§ SOURCE PASSAGE:

1. hidoshi - July 19, 2007

Not sure what you made of my post, but I do indeed insist that anime is no different from cartoons. Cartoons are not necessarily “for children” either. Fritz the Cat certainly wasn’t, nor was Who Framed Roger Rabbit — though the latter is infinitely more family-friendly. Anime as a /style/ refers to cartoons made with Japanese influence, more specifically from Japan but as we can see, globalisation is negating that.

Children’s cartoons are things like Hello Kitty and The Smurfs. A teenager’s cartoon is something like Thundercats or Gundam Wing. And an adult’s cartoon (here not implying sexual content) is something like The Yellow Submarine or Tokyo Godfathers.

While animation has had a more juvenile context to work within as far as North America is concerned, this is not true the world over. If we are to call something “anime”, it does not imply something NOT intended for children, so that definition is useless too. Anime is, as far as regular use should be concerned, something influenced by Japanese animation, or Japanese animation itself. It is then attached to perhaps a pornographic, adult, teenage, or child following which is a category of genre. Of course there are many other technicalities to be concerned with, such as if it’s an action film, a drama, or a comedy, and so on.

Anime is quite Japanese. It is influenced by (and largely taken from) early American animation, but it IS Japanese. Therefore we cannot say that Treasure Planet is anime, it is an American cartoon for teenagers — for which we have no more concise a term. To say otherwise is to deny the essence of the title. It is one thing to expand a definition, it is another to abandon its spirit altogether.

2. That’s Not Kanon » [Anime] Terminology and its Evolution - July 19, 2007

[…] the case where I have discussed genre, category, etc — anything to do with terminology, the general rebuttle has been that we do not need to qualify language with definitions in sight of the fact that it is […]

3. bateszi - July 19, 2007

I’m a little bothered that you’re throwing around of words like xenophobia. Putting aside the fact that I’m not American (and not a resident of the US), it’s a semantic issue; so, it’s nothing to do with “purity” or whatever other sub-Nazi buzz word jumps to mind. I couldn’t care less about the origins of what I’m watching; as long as it’s good, that’s all the matters. It just so happens that I love anime, which in the English language, is classified separately from “cartoons” and is used specifically to describe Japanese animation.

§ DATASET EXTRACT:
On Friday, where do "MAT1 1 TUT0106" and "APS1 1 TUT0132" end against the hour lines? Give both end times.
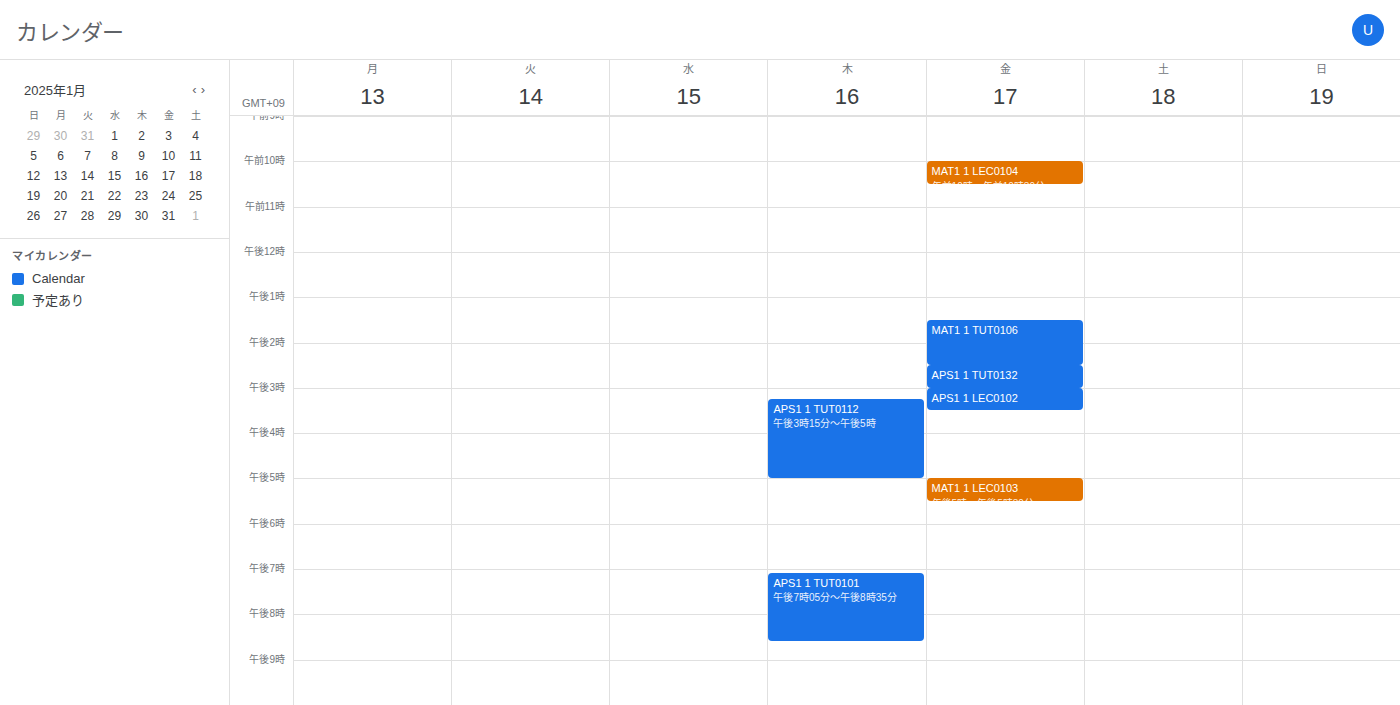
"MAT1 1 TUT0106": 2:30 PM, halfway between the 2 PM and 3 PM lines. "APS1 1 TUT0132": 3:00 PM, exactly on the 3 PM line.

§ SHORT TASK 1: From the anime comment thread above, output the passage starting at "Anime is quite" and ending at "its spirit altogether.".
§ SHORT TASK 2: In the anime comment thread, why does hidoshi say Treasure Planet cannot be called anime? Answer in one to three sentences.
§ SHORT TASK 3: List every cartoon title that the anime comment thread gives as an example in the paragraph beginning "Children's cartoons are things like."

§ WRITTEN SOLUTION 1:
Anime is quite Japanese. It is influenced by (and largely taken from) early American animation, but it IS Japanese. Therefore we cannot say that Treasure Planet is anime, it is an American cartoon for teenagers — for which we have no more concise a term. To say otherwise is to deny the essence of the title. It is one thing to expand a definition, it is another to abandon its spirit altogether.

§ WRITTEN SOLUTION 2: Hidoshi holds that anime is Japanese. It is influenced by and largely taken from early American animation, but it is still Japanese. Treasure Planet is an American cartoon for teenagers, so calling it anime would deny the essence of the title.

§ WRITTEN SOLUTION 3:
- Hello Kitty
- The Smurfs
- Thundercats
- Gundam Wing
- The Yellow Submarine
- Tokyo Godfathers